Não tinha uma bola de cristal para saber o impacto que teria no futuro, mas senti de imediato, há quase 10 anos, quando joguei Coffee Talk pela primeira vez, que estava na presença de algo verdadeiramente importante.

A prova vê-se na última década, e a forma como essa criação do falecido Fahmi viria a influenciar tantos outros jogos, um pouco por todo o mundo. E é com orgulho que o temos como parte da História do Indie X, um dos primeiros festivais onde o jogo foi exibido.

Outra surpresa é ver um estúdio que conheço bem pelos seus side scrolling shooters, como Guns, Gore & Cannoli e Shootas, Blood & Teef, o estúdio belga agora renomeado Rogueside decidiu enveredar na sua carreira por um jogo narrativo de mistério e bartending, com ambiente de cenário noir inspirado na Europa dos anos 1920. 

Best Served Cold foi lançado a 5 de Maio de 2025 para PC, PlayStation 4 e 5, Xbox e Nintendo Switch, e leva-nos para a cidade fictícia de Bukovie, um lugar mergulhado numa crise política e económica, à beira da guerra, onde um speakeasy clandestino chamado Nightcap, escondido sob uma livraria elegante, serve de refúgio à decadência que reina à superfície.

É neste ambiente que assumimos o papel de bartender, e que nos vemos envolvidos numa série de cinco casos de homicídio: as investigações decorrem maioritariamente à base de conversas de bar, onde cada cliente nos traz histórias, pistas e segredos que iremos utilizar para “desenhar” o caso. 

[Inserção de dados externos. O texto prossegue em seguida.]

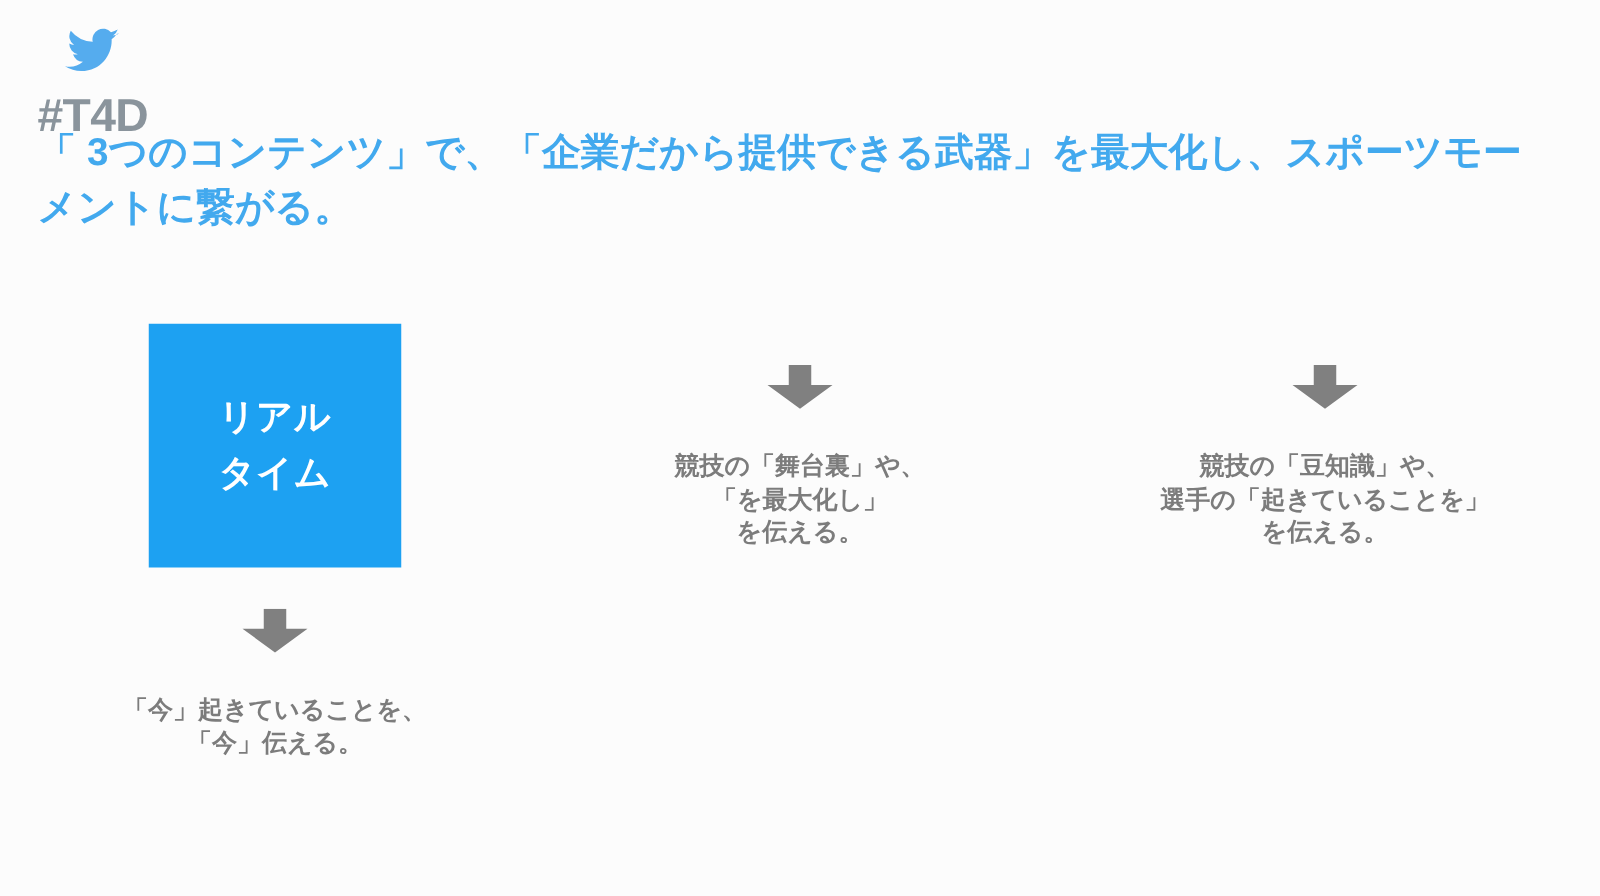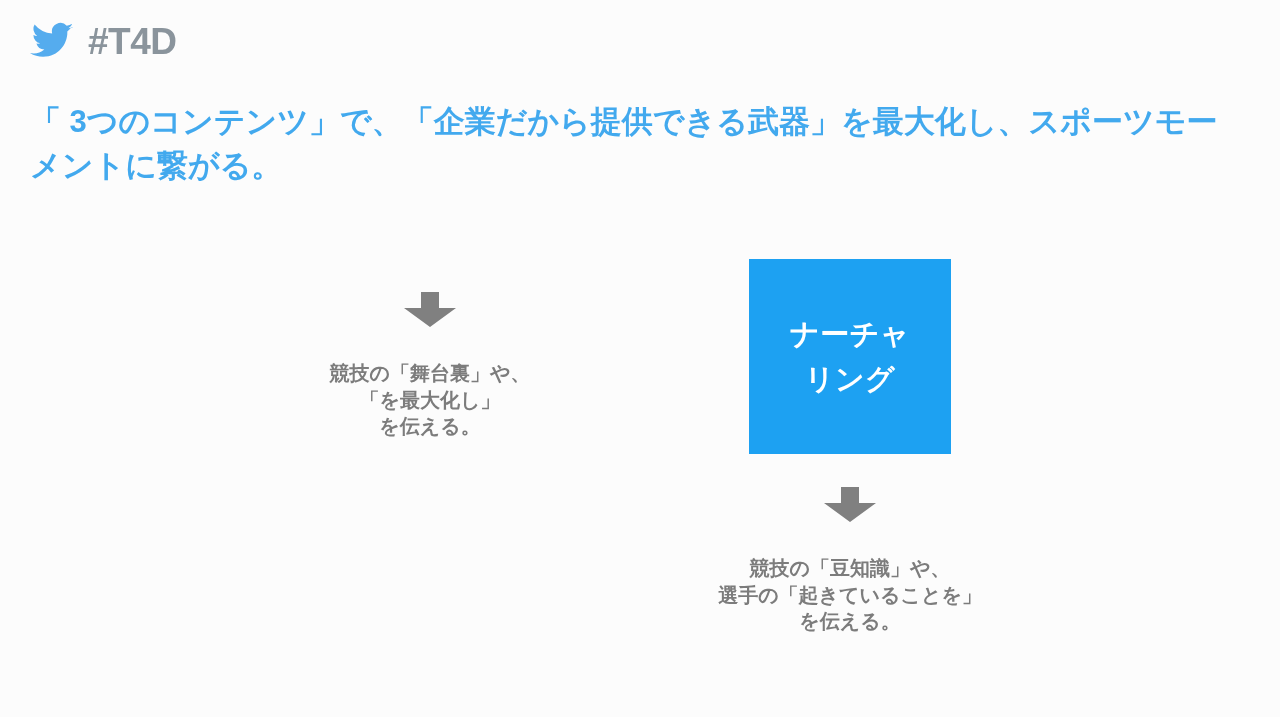--- a/index.html
+++ b/index.html
@@ -16,20 +16,21 @@
   }
 
   
   .header {
     position: absolute;
     left: 30px;
     top: 22px;
     display: flex;
     align-items: center;
     gap: 14px;
+    flex-direction: column;
   }
   .bird-icon {
     width: 44px;
     height: 38px;
     display: block;
   }
   .brand-tag {
     font-size: 37px;
     font-weight: bold;
     color: #8a949c;
@@ -116,37 +117,46 @@
       <path fill="#55acee" d="M23.64 2.37a9.3 9.3 0 0 1-2.67.73A4.66 4.66 0 0 0 23.01.55a9.32 9.32 0 0 1-2.95 1.13A4.65 4.65 0 0 0 12.1 5.9a13.2 13.2 0 0 1-9.58-4.86 4.65 4.65 0 0 0 1.44 6.2 4.6 4.6 0 0 1-2.1-.58v.06a4.65 4.65 0 0 0 3.73 4.56 4.7 4.7 0 0 1-2.1.08 4.65 4.65 0 0 0 4.34 3.23A9.33 9.33 0 0 1 0 16.54a13.16 13.16 0 0 0 7.13 2.09c8.56 0 13.24-7.09 13.24-13.24l-.02-.6a9.44 9.44 0 0 0 2.32-2.41z"></path>
     </svg>
   </span>
   <span class="brand-tag">#T4D</span>
 </div>
 
 <div class="headline">「 3つのコンテンツ」で、「企業だから提供できる武器」を最大化し、スポーツモーメントに繋がる。</div>
 
 <div class="columns">
 
+  <div class="column">
+    <div class="card">
+      <span class="card-label">リアル
+タイム</span>
+    </div>
+    <div class="arrow-wrap">
+      <svg class="arrow-icon" viewBox="0 0 60 36" xmlns="http://www.w3.org/2000/svg" aria-hidden="true">
+        <polygon fill="#808080" points="21,0 39,0 39,16 56,16 30,35 4,16 21,16"></polygon>
+      </svg>
+    </div>
+    <div class="caption">「今」起きていることを、
+「今」伝える。</div>
+  </div>
 
   <div class="column">
     <div class="arrow-wrap">
       <svg class="arrow-icon" viewBox="0 0 60 36" xmlns="http://www.w3.org/2000/svg" aria-hidden="true">
         <polygon fill="#808080" points="21,0 39,0 39,16 56,16 30,35 4,16 21,16"></polygon>
       </svg>
     </div>
     <div class="caption">競技の「舞台裏」や、
 「を最大化し」
 を伝える。</div>
   </div>
 
   <div class="column">
-    <div class="card">
-      <span class="card-label">ナーチャ
-リング</span>
-    </div>
     <div class="arrow-wrap">
       <svg class="arrow-icon" viewBox="0 0 60 36" xmlns="http://www.w3.org/2000/svg" aria-hidden="true">
         <polygon fill="#808080" points="21,0 39,0 39,16 56,16 30,35 4,16 21,16"></polygon>
       </svg>
     </div>
     <div class="caption">競技の「豆知識」や、
 選手の「起きていることを」
 を伝える。</div>
   </div>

Já o meu avô dizia que os bartenders são não só grandes terapeutas, como são das maiores fontes de informação que podemos encontrar, e uma prova disso é um detective da polícia que nos propõe uma parceria informal: os nossos “poderes” de observação e habilidade na mistura de bebidas podem ajudar a desvendar verdades escondidas por detrás de olhares embriagados e copos meio vazios. 

Cada cocktail eficazmente preparado para o gosto do nosso interlocutor influencia o estado de espírito do cliente e pode desbloquear novas informações, tornando as interacções de bartending uma mecânica central do jogo e contribuindo para a narrativa.

Durante o dia, recolhemos e organizamos pistas num tabuleiro de pistas e provas no apartamento do nosso protagonista: essa organização, porém, é uma das mecânicas que menos me agradaram por se apoiar em excesso num sistema de tentativa e erro, fazendo-nos por vezes perder o fio lógico que um bom mistério requer. 

Ainda assim, Best Served Cold recompensa-nos com um bom enredo e com personagens bem delineadas, onde a diversidade e as relações LGBTQ+ são integradas com o respeito e a naturalidade que deveriam ter sempre.

A direcção artística de Best Served Cold aposta num estilo desenhado à mão, onde apesar de não haver vozes, houve uma grande preocupação com a acessibilidade e a inclusão de opções como avanço automático e fonte disléxica. 

Best Served Cold é uma excelente visual novel que nos oferece uma noite cheia de dilemas morais, conversas ambíguas e um ambiente em que cada bebida pode ser a chave para a verdade, obrigatório para todos os fãs de Coffee Talk.